Retrouvé mort dans sa chambre chez ses parents, pendu avec sa ceinture de kimono, Kendal, bien inséré dans la vie et plein de projets, ne se serait pas suicidé selon sa famille mais aurait été pris au piège via le jeu sur internet «Momo Challenge». Accessible par la messagerie instantanée WhatsApp, ce jeu macabre menace ses participants en les incitant à commettre des actes dangereux pouvant aller jusqu'à la mort.

«J'accuse YouTube, Whatsapp et rencontre-ados.com de ne pas protéger les jeunes», a dit à l'AFP René Gattino. «J'estime que l'État n'a pas pris suffisamment en compte les dangers que représentent ces sites pour les jeunes». «Quand ça vous tombe dessus, on ne comprend pas. (...) On se croyait tranquilles à la campagne. Mais internet, c'est partout et on ne le sécurise pas», a-t-il dénoncé. En dépit de son âge, il explique ainsi avoir pu s'inscrire lui-même sur rencontre-ados.com. Par ces démarches, la famille veut avant tout alerter l'opinion pour éviter, dit-elle, d'autres drames de même nature.

Des défis de plus en plus dangereux

«L'enquête et notamment les investigations techniques se poursuivent activement pour tenter de déterminer les circonstances exactes du décès», a précisé à l'AFP le procureur.

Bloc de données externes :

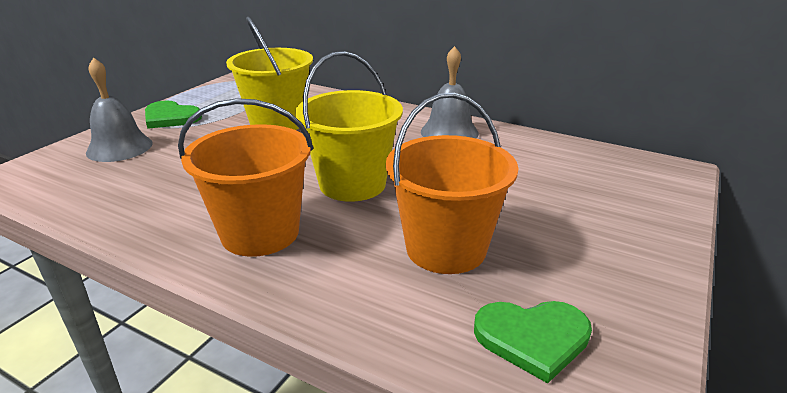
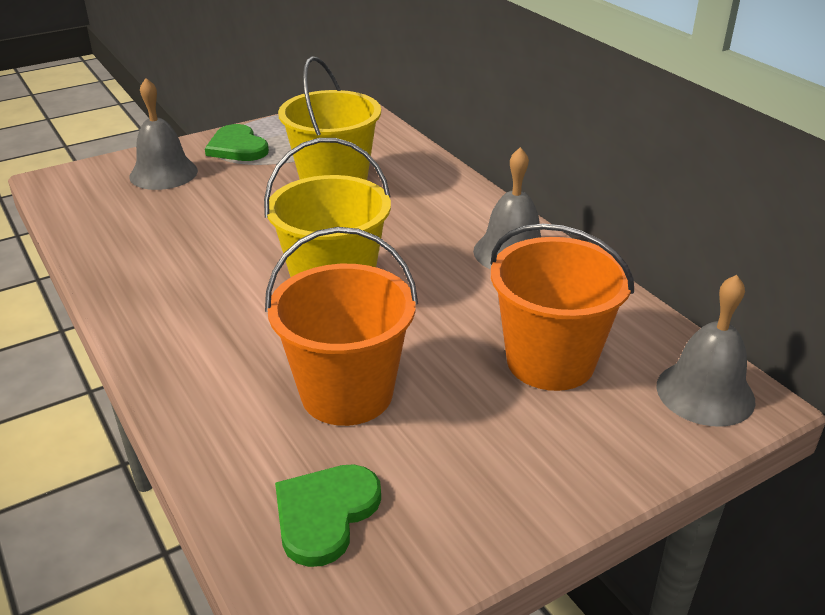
camera: 30 degrees right, 5 degrees up
orange bucket [178,98,313,257] -> orange bucket moved to [491,224,634,391]
green heart [474,301,592,383] -> green heart turned 90 degrees clockwise [275,464,381,567]
none -> grey bell [656,275,756,427]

Avant la rentrée scolaire, un député du parti présidentiel La République En Marche (LREM) Gabriel Attal, devenu récemment secrétaire d'Etat auprès du ministre de l'Education nationale, avait adressé une question au ministre de l'Intérieur pour l'alerter sur les dangers du «Momo Challenge». Il pointait la «pression psychologique sur les plus jeunes», qui «les met en danger en les obligeant à réaliser des défis de plus en plus dangereux».

En 2017, la police française avait mis en garde sur les risques d'un jeu similaire, le «Blue whale Challenge», qui poussait les jeunes à relever pendant 50 jours des défis chaque fois plus dangereux jusqu'à la dernière étape : le suicide.